How do traffic‑correlation attacks work in practice and what academic research documents their feasibility?

1. What traffic‑correlation attacks actually do: matching shapes, not content

At their core these attacks correlate timing, packet counts, and byte volumes observed at two network points — for example a user’s link into an anonymity network and the network exit to a destination — to infer that the two ends belong to the same session; the attacker uses statistical similarity rather than payload inspection, meaning encryption and relays do not stop the technique ^{[7] [1] [8]}.

2. Passive correlation versus active watermarking and perturbation

Academic work distinguishes passive schemes that simply measure and correlate natural traffic signatures (timing, size, burst patterns) from active approaches that inject identifiable perturbations or watermarks into traffic to amplify correlation; both have been implemented in experiments and shown effective under different threat models ^{[7] [9] [2]}.

3. What an attacker needs in practice: visibility and scale

Feasibility hinges on the adversary’s visibility: access to router NetFlow logs or multiple observation points dramatically raises success rates, and recent reports discuss attackers that gather distributed netflow data or control many routers to match flows without seeing every packet on both sides ^{[4] [10] [7]}. Papers also stress targeted attacks are easier than broad surveillance because base-rate fallacies make precision low when true positives are rare ^{[4] [6]}.

4. Techniques: statistics, signal processing and machine learning

Early work used correlation coefficients and wavelet/time‑rate analyses to match flows; more recent studies show denoising, contrastive learning, and deep models (DeepCorr, DeepCoFFEA, FlowTracker) substantially improve matching under noisy conditions, but also require retraining and can degrade over time or under countermeasures ^{[2] [3] [9] [10]}.

5. Empirical demonstrations and experimental setups

Controlled experiments — from planetlab clients, Cisco NetFlow traces, to multi‑proxy research setups — repeatedly show attackers can identify victim flows among many candidates when they can observe both ends or inject patterns via a colluding server, though experimental design (single‑proxy vs multi‑proxy collection) affects measured success rates and safety constraints for users limit how far researchers probe real networks ^{[7] [5] [6]}.

6. Defenses, tradeoffs and unresolved measurement gaps

Defenses studied include padding, timing obfuscation, dummy traffic, RegulaTor and DeTorrent-style AI-based countermeasures; all impose latency, bandwidth, or deployability costs and the community lacks comprehensive empirical tradeoff curves showing protection versus overhead — a gap explicitly called out by Tor developers and researchers ^{[4] [6] [11]}. Counterarguments note that some defenses meaningfully reduce some attacks but attackers adapt (retraining, different features), and base-rate limits still constrain large-scale deanonymization ^{[4] [6]}.

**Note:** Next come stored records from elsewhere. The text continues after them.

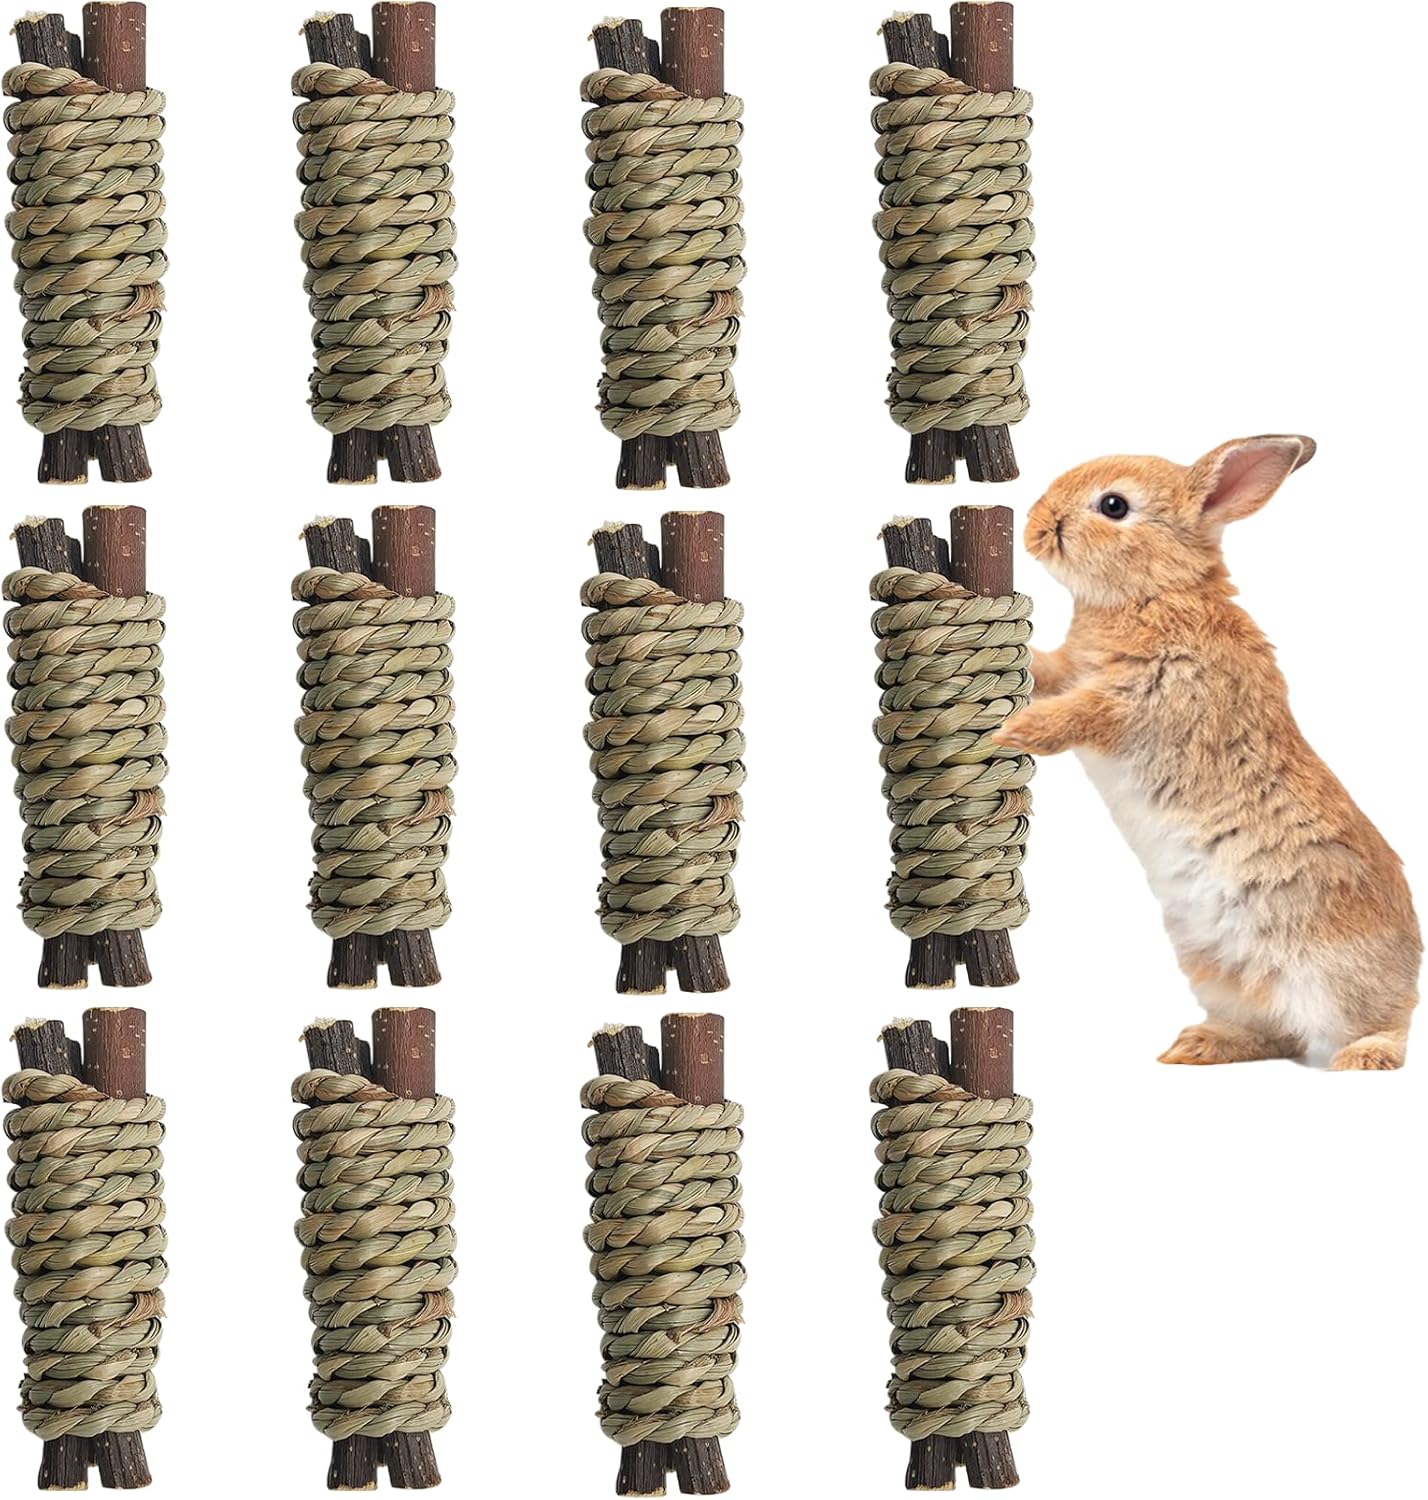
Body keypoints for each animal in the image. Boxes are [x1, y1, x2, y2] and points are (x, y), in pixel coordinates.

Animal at [994, 434, 1420, 1070]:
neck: (1155, 593)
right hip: (1214, 969)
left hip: (1340, 970)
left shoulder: (1146, 699)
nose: (1037, 524)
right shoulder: (1075, 671)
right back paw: (1197, 1046)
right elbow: (1047, 672)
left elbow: (1080, 716)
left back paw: (1362, 1058)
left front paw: (1016, 731)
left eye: (1114, 505)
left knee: (1388, 1021)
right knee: (1277, 1031)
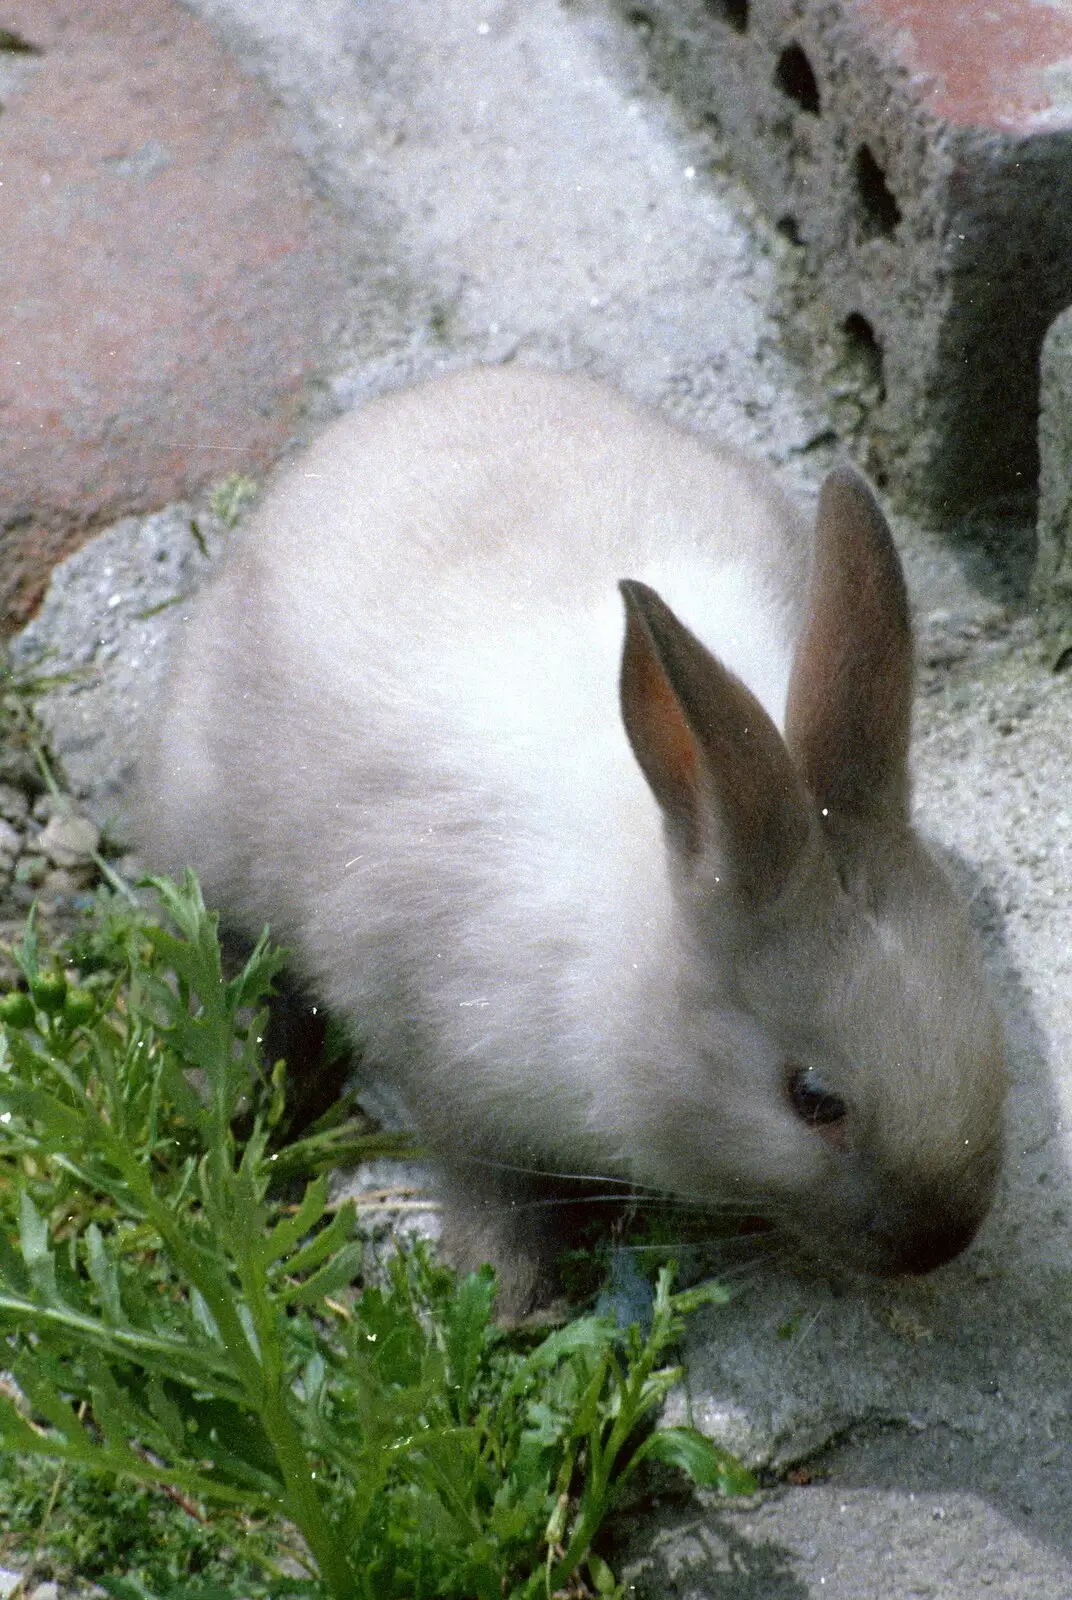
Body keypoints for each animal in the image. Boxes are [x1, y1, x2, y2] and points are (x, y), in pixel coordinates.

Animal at [134, 368, 1011, 1318]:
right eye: (813, 1100)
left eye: (981, 1012)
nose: (941, 1239)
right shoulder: (440, 1057)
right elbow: (485, 1178)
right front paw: (506, 1292)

7. Implications and honest limits of current research

The literature consistently demonstrates that traffic‑correlation is a credible threat when adversaries can observe or influence both ends, and modern ML methods make correlation more robust, but practical success across the wild depends on attacker positioning, scale, and the rarity of targets; importantly, several sources warn that more empirical data is needed to quantify real‑world effectiveness and defense cost/benefit tradeoffs ^{[2] [4] [5]}.